1. Write what you know. Of all the maxims I’ve heard regarding writing, “write what you know” remains my absolute favorite. I won’t bother breaking that one down in terms of actual writing advice, as others have already done it, and done it well. And, specific to the context of the genre conventions we’re talking about, any literal reading of the phrase would be pointless in stupid. Writers don’t exactly “know” what they’re writing about when they’re writing about dystopian futures filled with rayguns and jetpacks and aliens and, given some remaindered sci-fi novels I’ve seen on bookshelves, shooting rayguns while having aeronautical jetpack sex with sexy, sexy aliens. At this point, I think most folks are bright enough to realize the “write what you know” comes more from converting the individual experience into something else entirely where, by remaining true to an intellectual or emotional connection, a certain level of verisimilitude is forged. “Yes,” the reader says, “that is good and right and true,” even if it’s a cryogenically-thawed Tyrannosaur overcoming his short arms to become a piano virtuoso in a Texas roadhouse.

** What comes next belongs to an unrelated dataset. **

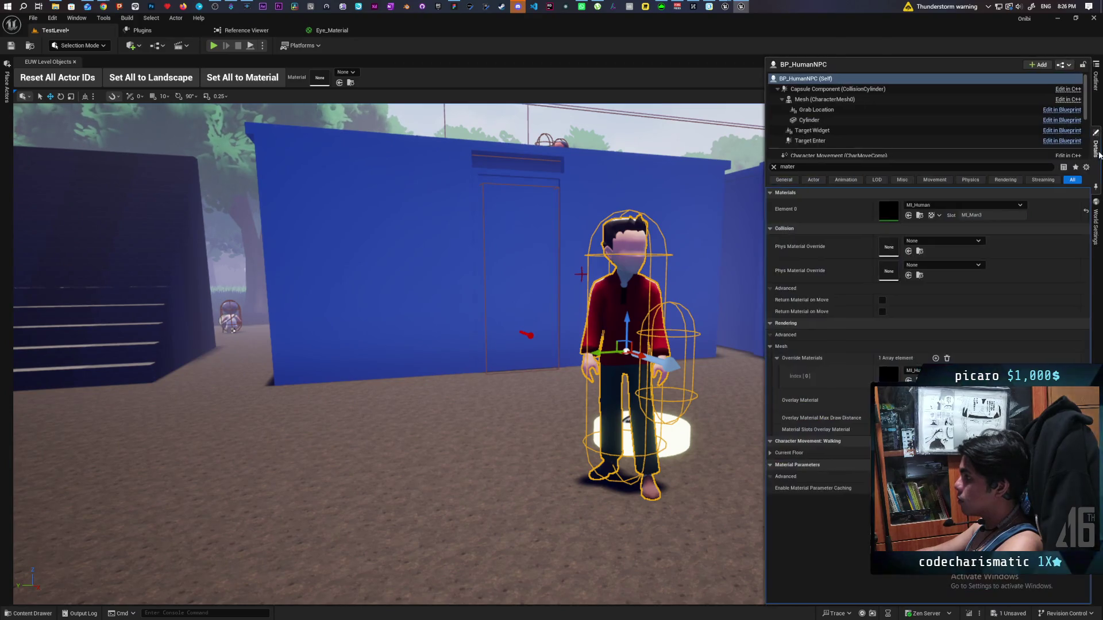
left_click(1096, 148)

Here, though, I do think Finney gets it right: you shouldn’t write what you specifically don’t know. At the very best, you engage in some kind of voyeuristic cultural appropriation; at the very worst, you dredge up horrible stereotypes belying an undercurrent of racist ideology. Finney describes writing an in-progress book of his where the “story demanded” certain things of his protagonist, “an inner-city teen who goes from being a drug dealer to a refugee, to a soldier in the Second American Civil War. The hero being black is strictly a matter of form following function. The story could not be told any other way, nor should it have to.”

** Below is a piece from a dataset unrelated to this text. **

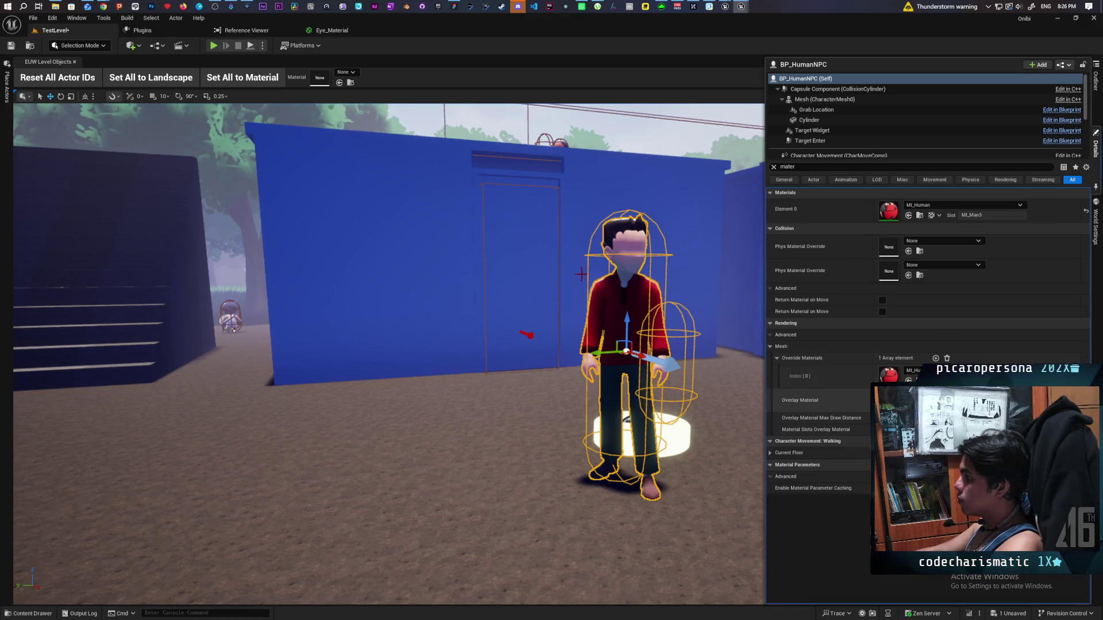
double_click(889, 401)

If we’re talking baby-steps-to-progress, I guess we might could be somewhat relieved to see that the future is not apparently lily-white in Finney’s universe, as it is with some authors.
But, really, that story “could not be told any other way?” I’d beg to differ, but what I’d have to say would be entirely disregarded, because…

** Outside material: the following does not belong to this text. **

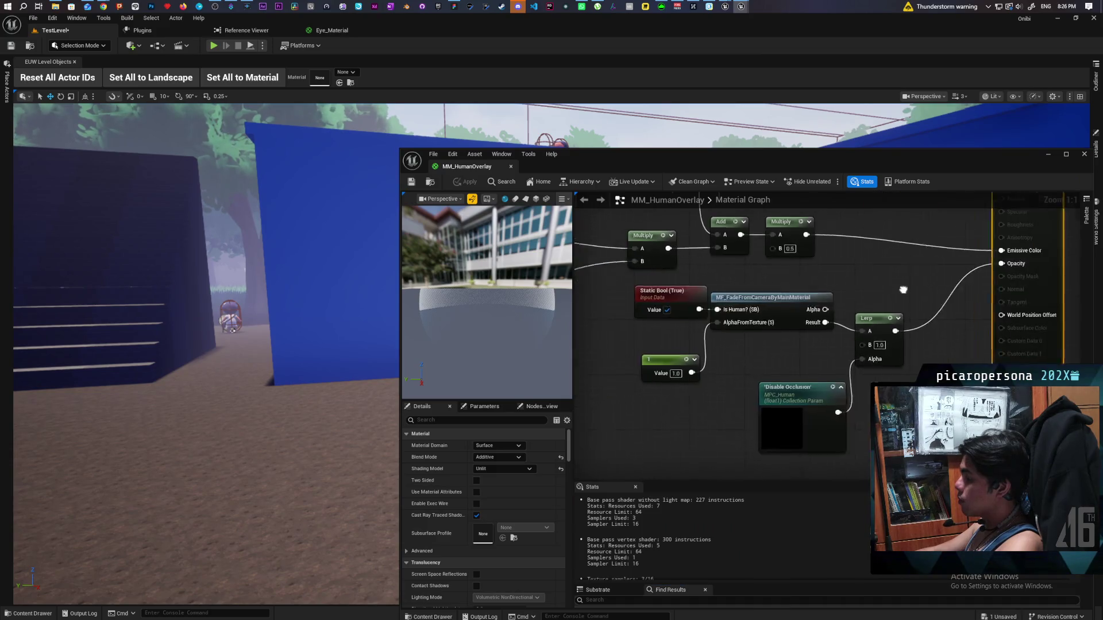
Step: Rework MM_HumanOverlay's Scene Color and Divide wiring, apply it, and reveal the level behind
scroll(915, 280, "down", 10)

2. The only people who get upset are those white PC liberal types. Finney makes it very clear that he has black friends/readers, and they are totally supporting him in this endeavor. The only pushback he’s received has been from the “overly sensitive, entirely white, politically correct hippy crowd.”
Now, for the record, I am entirely white, somewhat sensitive, and politically correct only in the sense that, well, I’m often correct, politically, so I do somewhat resemble this remark. I mean, I’m not puts-mayo-on-everything white, or doesn’t-know-what-a-washcloth-is-for white, or owns-a-box-set-of-Anne-Murray-albums white. I am, however, knows-all-the-words-to-SO I MARRIED AN AXE MURDERER white, smells-like-a-dog-when-it-rains white, and no-one-crosses-the-street-or-pulls-their-kid-in-close-when-I-walk-by-no-matter-what-I’m-wearing white. Luckily, though, Finney highlights again the “write what you know thing” to show “ long-haired, hippy-type, pinko fags”2 like me what’s what:
But sometimes I wonder if this driving need to “protect” minorities from any and all possible affronts isn’t doing more harm than good. I’ve written Asians, Brits, rednecks, war vets, junkies, psychopaths, even artificial intelligences. And unless this reality is the Matrix, I can honestly say I have never been any of these things.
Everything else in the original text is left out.